Est de la rdc : un message fort d’unité face aux territoires occupés

Un plaidoyer sans ambiguïté pour l’unité nationale face aux conflits armés

Le président de l’Assemblée nationale de la République démocratique du Congo a livré un message solennel aux populations de l’Est du pays, marquées par des années de violences et d’occupation illégale. Dans un discours prononcé lors de la clôture de la session parlementaire de mars 2026, Aimé Boji Sangara a réaffirmé avec force l’appartenance indéfectible de ces régions à la patrie congolaise.

Une résilience face à l’épreuve des conflits

S’adressant aux déplacés internes et aux réfugiés du Nord-Kivu, du Sud-Kivu et de l’Ituri, le président de l’Assemblée nationale a tenu à saluer leur « résilience remarquable » face aux épreuves. Ces populations, victimes des violences attribuées aux troupes rwandaises et à leurs alliés de l’AFC/M23, subissent des déplacements forcés et une crise humanitaire sans précédent.

« C’est ici l’occasion de saluer la résilience remarquable de nos compatriotes déplacés internes et réfugiés. Leurs souffrances demeurent au cœur des préoccupations de la Représentation nationale. Qu’il me soit permis à ce stade d’adresser un message de solidarité et d’espérance à nos frères et sœurs du Nord-Kivu, du Sud-Kivu et de l’Ituri qui continuent à faire preuve de résilience et de résistance face aux épreuves leur imposées »

L’unité nationale, une arme plus puissante que les conflits

Aimé Boji Sangara a martelé que l’occupation des territoires de l’Est, bien que dramatique, ne saurait être permanente. Dans un langage à la fois franc et poétique, il a rappelé que le Nord-Kivu, le Sud-Kivu et l’Ituri « font et feront toujours partie intégrante de la République démocratique du Congo, un don béni de Dieu, un héritage sacré légué par nos aïeux ».

« L’occupation illégale dont notre pays est victime dans sa partie orientale n’est ni définitive ni irréversible.
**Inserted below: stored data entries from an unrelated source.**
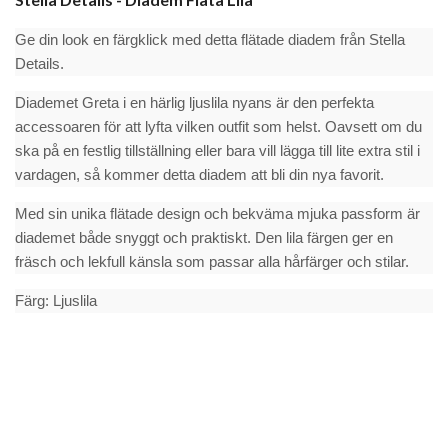
Ge din look en färgklick med detta flätade diadem från Stella
Details.
Diademet Greta i en härlig ljuslila nyans är den perfekta
accessoaren för att lyfta vilken outfit som helst. Oavsett om du
ska på en festlig tillställning eller bara vill lägga till lite extra stil i
vardagen, så kommer detta diadem att bli din nya favorit.
Med sin unika flätade design och bekväma mjuka passform är
diademet både snyggt och praktiskt. Den lila färgen ger en
fräsch och lekfull känsla som passar alla hårfärger och stilar.
Färg: Ljuslila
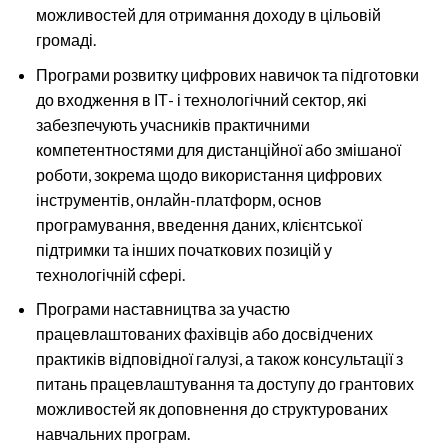
можливостей для отримання доходу в цільовій
громаді.
Програми розвитку цифрових навичок та підготовки
до входження в ІТ- і технологічний сектор, які
забезпечують учасників практичними
компетентностями для дистанційної або змішаної
роботи, зокрема щодо використання цифрових
інструментів, онлайн-платформ, основ
програмування, введення даних, клієнтської
підтримки та інших початкових позицій у
технологічній сфері.
Програми наставництва за участю
працевлаштованих фахівців або досвідчених
практиків відповідної галузі, а також консультації з
питань працевлаштування та доступу до грантових
можливостей як доповнення до структурованих
навчальних програм.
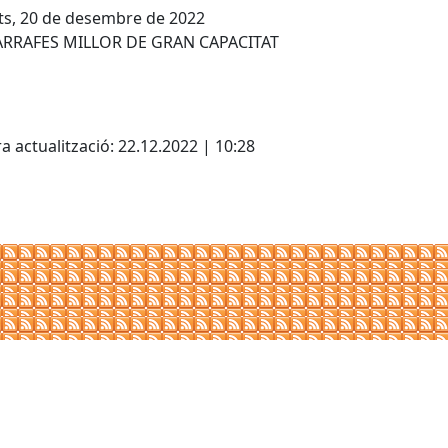
ts, 20 de desembre de 2022
ARRAFES MILLOR DE GRAN CAPACITAT
cebook
X
a actualització: 22.12.2022 | 10:28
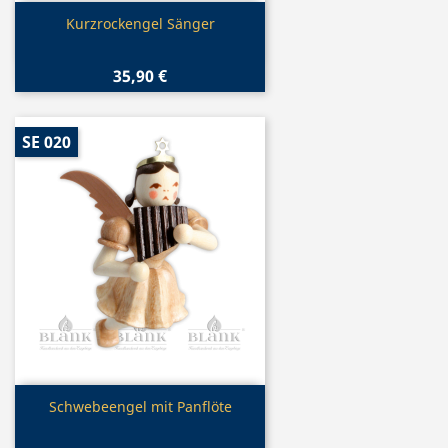
Vorschau

Kurzrockengel Sänger
35,90 €
SE 020
Vorschau

Schwebeengel mit Panflöte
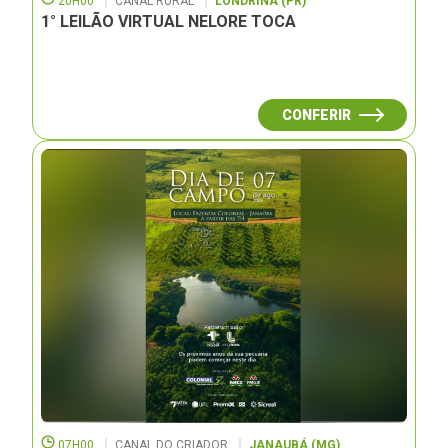
20H00
CANAL RURAL
LONDRINA (PR)
1° LEILÃO VIRTUAL NELORE TOCA
CONFERIR
07H00
CANAL DO CRIADOR
JANAUBÁ (MG)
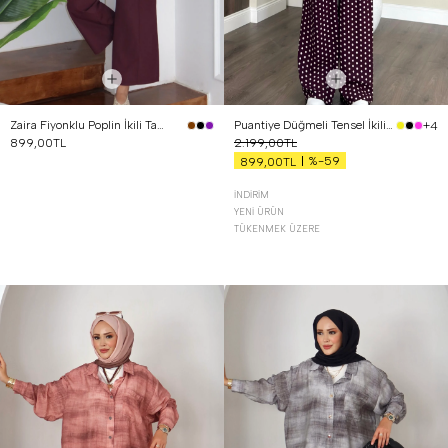
Zaira Fiyonklu Poplin İkili Takım Mürdüm
Puantiye Düğmeli Tensel İkili Takım Bordo
+4
899,00TL
2.199,00TL
%-59
899,00TL
İNDIRIM
YENI ÜRÜN
TÜKENMEK ÜZERE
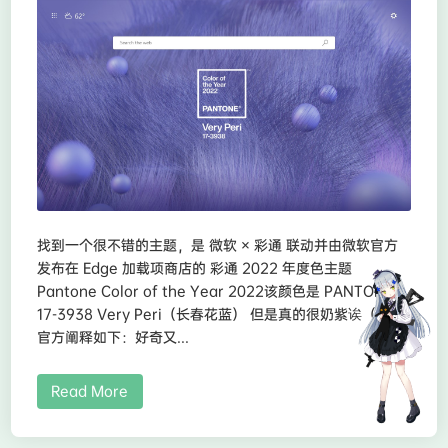
找到一个很不错的主题，是 微软 × 彩通 联动并由微软官方
发布在 Edge 加载项商店的 彩通 2022 年度色主题
Pantone Color of the Year 2022该颜色是 PANTONE
17-3938 Very Peri（长春花蓝） 但是真的很奶紫诶（），
官方阐释如下：好奇又...
Read More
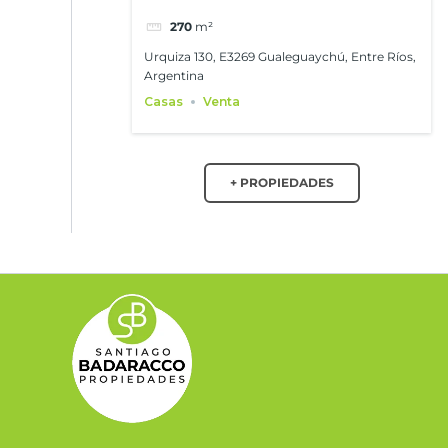
270
m²
Urquiza 130, E3269 Gualeguaychú, Entre Ríos,
Argentina
Casas
Venta
+ PROPIEDADES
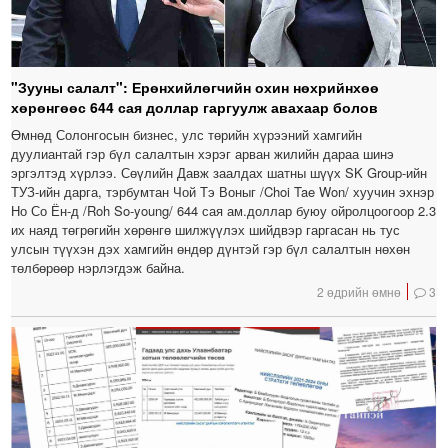
"Зууны салалт": Ерөнхийлөгчийн охин нөхрийнхөө
хөрөнгөөс 644 сая доллар гаргуулж авахаар болов
Өмнөд Солонгосын бизнес, улс төрийн хүрээний хамгийн
дуулиантай гэр бүл салалтын хэрэг арван жилийн дараа шинэ
эргэлтэд хүрлээ. Сөүлийн Давж заалдах шатны шүүх SK Group-ийн
ТУЗ-ийн дарга, тэрбумтан Чой Тэ Воныг /Choi Tae Won/ хуучин эхнэр
Но Со Ён-д /Roh So-young/ 644 сая ам.доллар буюу ойролцоогоор 2.3
их наяд төгрөгийн хөрөнгө шилжүүлэх шийдвэр гаргасан нь тус
улсын түүхэн дэх хамгийн өндөр дүнтэй гэр бүл салалтын нөхөн
төлбөрөөр нэрлэгдэж байна.
2 өдрийн өмнө
3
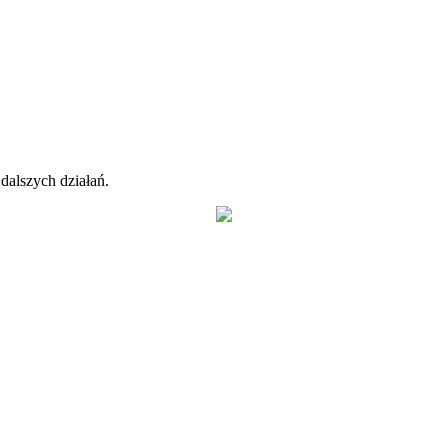
dalszych działań.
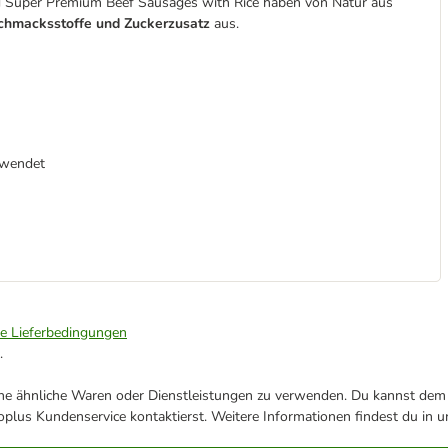
d Super Premium Beef Sausages with Rice haben von Natur aus
chmacksstoffe und Zuckerzusatz
aus.
erwendet
ie Lieferbedingungen
.
ene ähnliche Waren oder Dienstleistungen zu verwenden. Du kannst dem j
plus Kundenservice kontaktierst. Weitere Informationen findest du in 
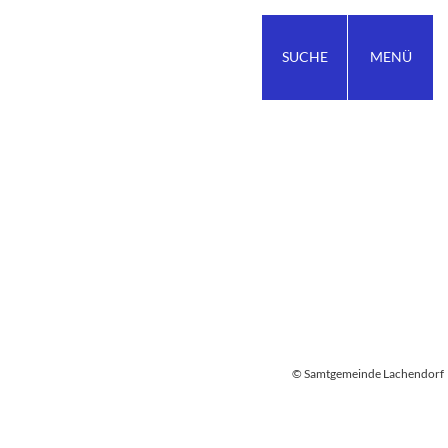
SUCHE
MENÜ
© Samtgemeinde Lachendorf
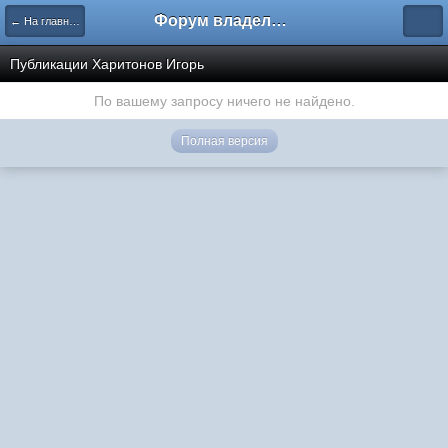
Форум владельцев интернет-магазинов
← На главную
Публикации Харитонов Игорь
По вашему запросу ничего не найдено.
Полная версия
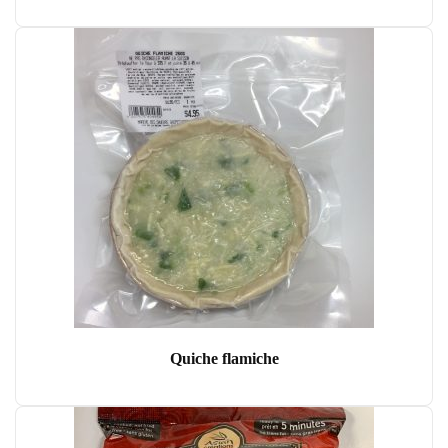
Quiche flamiche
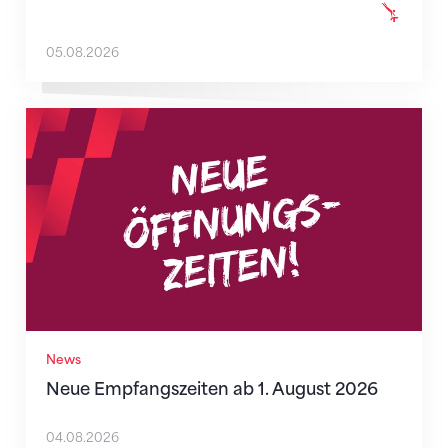
05.08.2026
Neue Empfangszeiten ab 1. August 2026
News
Neue Empfangszeiten ab 1. August 2026
04.08.2026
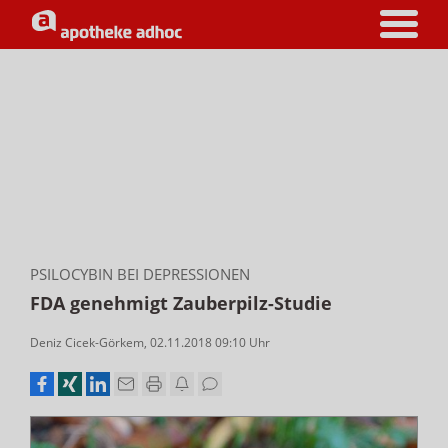
PSILOCYBIN BEI DEPRESSIONEN
FDA genehmigt Zauberpilz-Studie
Deniz Cicek-Görkem
,
02.11.2018 09:10
Uhr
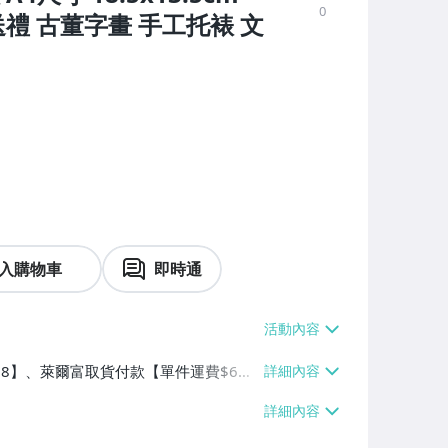
0
禮 古董字畫 手工托裱 文
入購物車
即時通
$38】、萊爾富取貨付款【單件運費$6
】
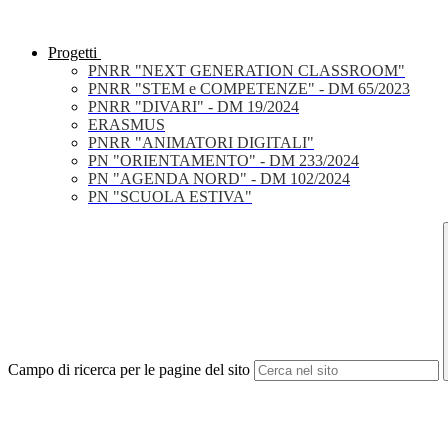
Progetti
PNRR "NEXT GENERATION CLASSROOM"
PNRR "STEM e COMPETENZE" - DM 65/2023
PNRR "DIVARI" - DM 19/2024
ERASMUS
PNRR "ANIMATORI DIGITALI"
PN "ORIENTAMENTO" - DM 233/2024
PN "AGENDA NORD" - DM 102/2024
PN "SCUOLA ESTIVA"
Campo di ricerca per le pagine del sito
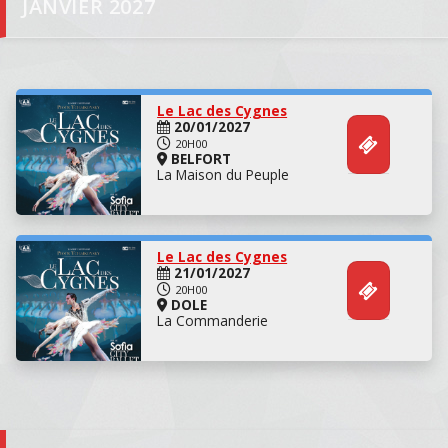
JANVIER 2027
Concert
Le Lac des Cygnes
20/01/2027
20H00
BELFORT
La Maison du Peuple
Concert
Le Lac des Cygnes
21/01/2027
20H00
DOLE
La Commanderie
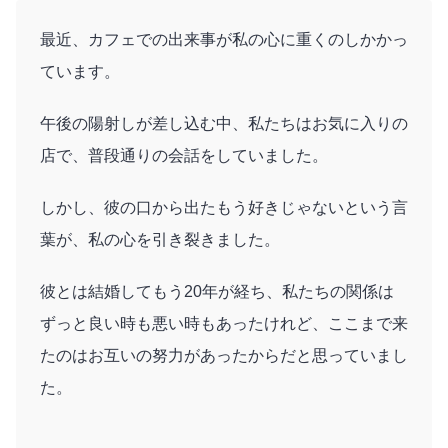
最近、カフェでの出来事が私の心に重くのしかかっ
ています。
午後の陽射しが差し込む中、私たちはお気に入りの
店で、普段通りの会話をしていました。
しかし、彼の口から出たもう好きじゃないという言
葉が、私の心を引き裂きました。
彼とは結婚してもう20年が経ち、私たちの関係は
ずっと良い時も悪い時もあったけれど、ここまで来
たのはお互いの努力があったからだと思っていまし
た。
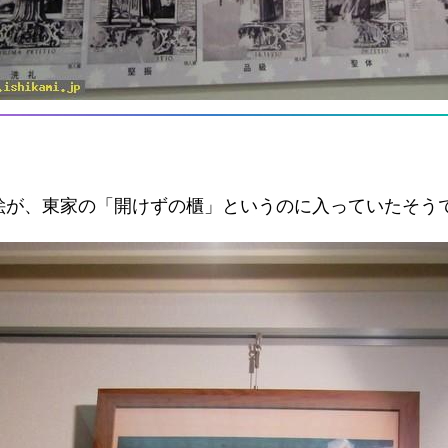
絵が、東家の「開けずの櫃」というのに入っていたそう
À l’instar de toute situation injuste dans l’histoire des peuples, cette occupation barbare prendra fin »

Le président de l’Assemblée nationale a également mis en garde ceux qui spéculent sur une possible balkanisation du pays ou qui estiment que les populations sous occupation pourraient renoncer à leur appartenance nationale. Pour lui, ces hypothèses relèvent d’une méconnaissance profonde de l’esprit patriotique qui anime les Congolais.

« À tous ceux qui croient que nos frères et sœurs vivant dans les territoires occupés peuvent renoncer à leur appartenance nationale ou pactiser contre la patrie, je dis : vous vous trompez. Nous demeurons en parfaite communion avec eux et continuons à défendre ensemble, sans relâche, l’unité nationale, l’intégrité territoriale et la souveraineté de notre pays »

Un appel à la solidarité nationale face aux forces obscures

Aimé Boji Sangara a rejeté toute tentative de division ou d’instrumentalisation des populations de l’Est. Pour lui, la République démocratique du Congo est « une, indivisible et plurielle ». Il a rappelé que le sang versé à l’Est est le sang de tous les Congolais, où qu’ils se trouvent dans le pays.

« Que les forces obscures qui agressent notre pays à l’Est et qui tentent de désorienter nos compatriotes vivant dans les espaces occupés sachent que nous allons leur opposer un mur de solidarité infranchissable. La République démocratique du Congo est une, indivisible et plurielle. Que vous soyez à Goma, à Muanda, à Gemena ou à Lubumbashi, le sang qui coule à l’Est est le nôtre »

Il a ajouté : « L’unité nationale n’est pas un vain mot, c’est le ciment de notre survie et de notre grandeur. Qu’ils sachent bien que nous nous défendrons jusqu’au dernier millimètre carré de notre territoire ».

Une situation sécuritaire toujours alarmante

Malgré l’existence d’accords internationaux tels que l’Accord de Washington et le processus de Doha, la situation sécuritaire et humanitaire dans l’Est de la RDC reste critique. Les populations civiles paient le prix fort de ces violences, avec des déplacements forcés et une aide humanitaire en constante diminution. Les appels au respect des engagements pris par les parties prenantes peinent à se concrétiser, chaque acteur interprétant les accords selon sa propre lecture.

Face à cette réalité, le message d’Aimé Boji Sangara résonne comme un rappel à l’ordre : la défense de l’unité nationale et de l’intégrité territoriale doit primer sur toutes les divisions.